[Opening DATA SUPPLIED section]

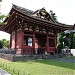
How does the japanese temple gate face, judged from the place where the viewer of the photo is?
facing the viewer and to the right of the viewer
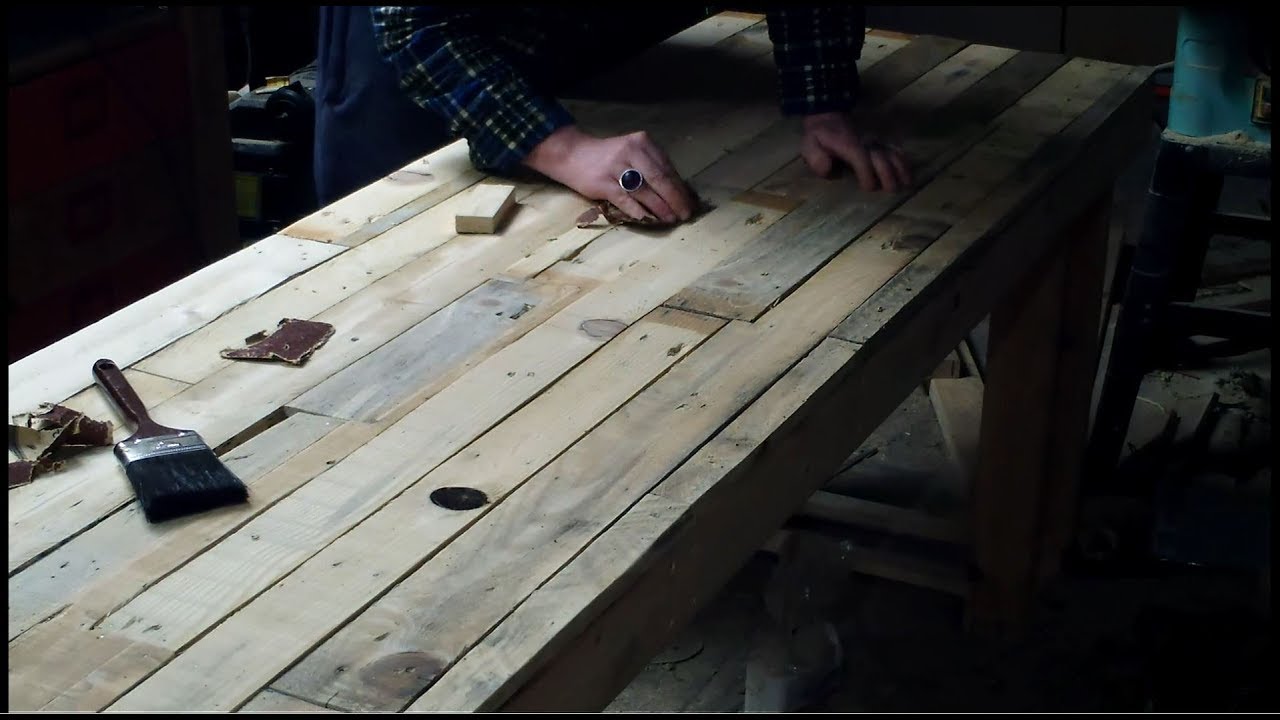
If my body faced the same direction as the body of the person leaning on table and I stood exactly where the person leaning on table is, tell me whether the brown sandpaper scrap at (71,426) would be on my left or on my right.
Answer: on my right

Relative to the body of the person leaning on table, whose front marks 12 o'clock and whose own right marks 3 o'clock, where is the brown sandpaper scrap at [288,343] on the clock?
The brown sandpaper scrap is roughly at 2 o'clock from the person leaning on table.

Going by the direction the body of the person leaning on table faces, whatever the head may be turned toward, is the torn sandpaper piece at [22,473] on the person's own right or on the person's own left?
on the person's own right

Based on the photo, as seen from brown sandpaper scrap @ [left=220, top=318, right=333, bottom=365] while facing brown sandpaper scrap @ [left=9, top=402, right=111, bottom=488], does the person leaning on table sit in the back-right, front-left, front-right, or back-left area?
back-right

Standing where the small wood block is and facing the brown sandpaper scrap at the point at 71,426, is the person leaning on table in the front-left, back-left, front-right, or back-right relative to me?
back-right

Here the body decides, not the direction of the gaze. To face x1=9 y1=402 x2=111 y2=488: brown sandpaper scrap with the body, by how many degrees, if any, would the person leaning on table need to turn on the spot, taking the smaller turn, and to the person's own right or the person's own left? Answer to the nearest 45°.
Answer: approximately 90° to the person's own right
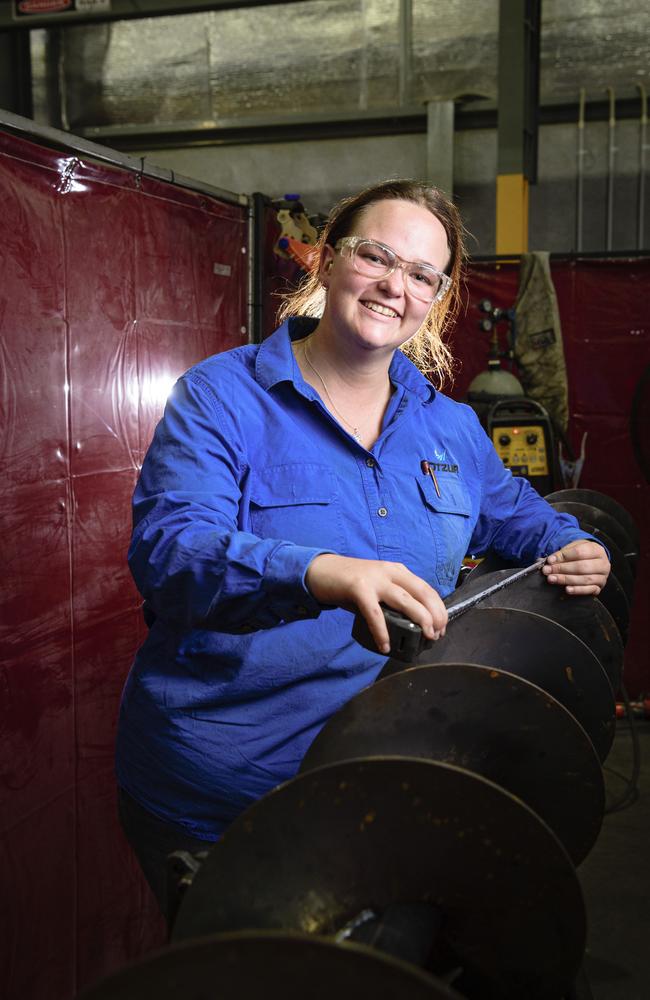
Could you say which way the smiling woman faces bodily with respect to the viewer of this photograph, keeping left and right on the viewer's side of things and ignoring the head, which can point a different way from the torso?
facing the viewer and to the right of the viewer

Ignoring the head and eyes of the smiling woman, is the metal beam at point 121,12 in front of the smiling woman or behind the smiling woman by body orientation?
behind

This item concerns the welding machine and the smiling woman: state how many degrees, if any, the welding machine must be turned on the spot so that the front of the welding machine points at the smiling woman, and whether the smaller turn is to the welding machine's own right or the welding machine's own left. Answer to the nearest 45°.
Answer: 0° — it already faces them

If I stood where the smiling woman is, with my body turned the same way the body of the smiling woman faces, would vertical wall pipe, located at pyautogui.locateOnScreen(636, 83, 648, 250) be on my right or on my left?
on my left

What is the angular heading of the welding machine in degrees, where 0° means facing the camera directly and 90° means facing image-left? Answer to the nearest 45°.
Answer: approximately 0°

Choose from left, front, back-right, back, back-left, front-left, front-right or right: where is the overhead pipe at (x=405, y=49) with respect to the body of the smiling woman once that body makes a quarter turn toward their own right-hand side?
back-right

[Closing DATA SUPPLIED section]
[Opening DATA SUPPLIED section]

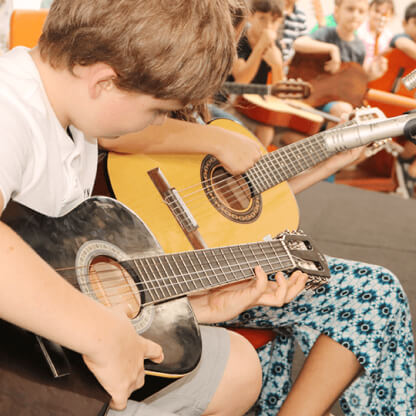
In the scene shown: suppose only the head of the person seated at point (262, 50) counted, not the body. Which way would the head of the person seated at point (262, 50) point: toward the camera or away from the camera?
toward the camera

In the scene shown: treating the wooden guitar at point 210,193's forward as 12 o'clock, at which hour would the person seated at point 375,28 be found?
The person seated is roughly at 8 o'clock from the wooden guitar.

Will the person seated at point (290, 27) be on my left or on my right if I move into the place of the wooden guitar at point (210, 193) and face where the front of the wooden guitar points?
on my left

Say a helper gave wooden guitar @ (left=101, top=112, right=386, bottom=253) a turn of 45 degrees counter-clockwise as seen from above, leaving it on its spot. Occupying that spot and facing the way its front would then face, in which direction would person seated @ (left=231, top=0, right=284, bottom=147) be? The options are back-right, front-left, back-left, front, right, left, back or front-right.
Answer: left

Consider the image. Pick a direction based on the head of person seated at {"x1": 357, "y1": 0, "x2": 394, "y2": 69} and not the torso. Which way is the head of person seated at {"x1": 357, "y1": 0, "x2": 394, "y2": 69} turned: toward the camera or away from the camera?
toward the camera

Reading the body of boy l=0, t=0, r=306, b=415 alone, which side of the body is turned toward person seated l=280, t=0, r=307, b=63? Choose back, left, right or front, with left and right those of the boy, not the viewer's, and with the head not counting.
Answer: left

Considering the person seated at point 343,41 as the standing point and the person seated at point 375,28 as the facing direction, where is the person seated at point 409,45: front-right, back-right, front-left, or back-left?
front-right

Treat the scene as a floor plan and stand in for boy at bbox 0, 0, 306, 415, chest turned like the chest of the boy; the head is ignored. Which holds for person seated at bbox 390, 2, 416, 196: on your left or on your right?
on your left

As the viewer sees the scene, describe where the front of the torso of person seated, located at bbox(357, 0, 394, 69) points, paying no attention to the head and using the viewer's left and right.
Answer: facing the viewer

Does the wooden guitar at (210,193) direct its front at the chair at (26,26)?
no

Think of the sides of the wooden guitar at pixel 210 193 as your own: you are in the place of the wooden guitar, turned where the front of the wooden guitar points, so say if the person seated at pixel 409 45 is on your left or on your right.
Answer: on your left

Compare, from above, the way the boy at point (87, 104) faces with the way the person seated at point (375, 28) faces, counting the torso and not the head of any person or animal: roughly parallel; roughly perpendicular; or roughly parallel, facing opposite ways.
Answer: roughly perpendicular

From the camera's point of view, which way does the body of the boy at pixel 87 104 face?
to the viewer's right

[Closing DATA SUPPLIED section]

▶ _WHAT THIS TASK INVOLVES_: Copy the rows starting at the line that contains "Standing where the" and ending at the line that contains "Answer: approximately 90°", with both of those lines included.

▶ _ANSWER SECTION_:
Standing where the small wood block is and facing the brown sandpaper scrap at the point at 71,426, is the person leaning on table in the front-left, back-left, front-right, or back-right relative to me?
back-right

Here the body decides, not the direction of the gaze. To face x1=9 y1=402 x2=111 y2=488: brown sandpaper scrap with the body, by how many degrees, if any, would the person leaning on table need to turn on the spot, taking the smaller turn, and to the person's own right or the person's own left? Answer to the nearest 45°.
Answer: approximately 90° to the person's own right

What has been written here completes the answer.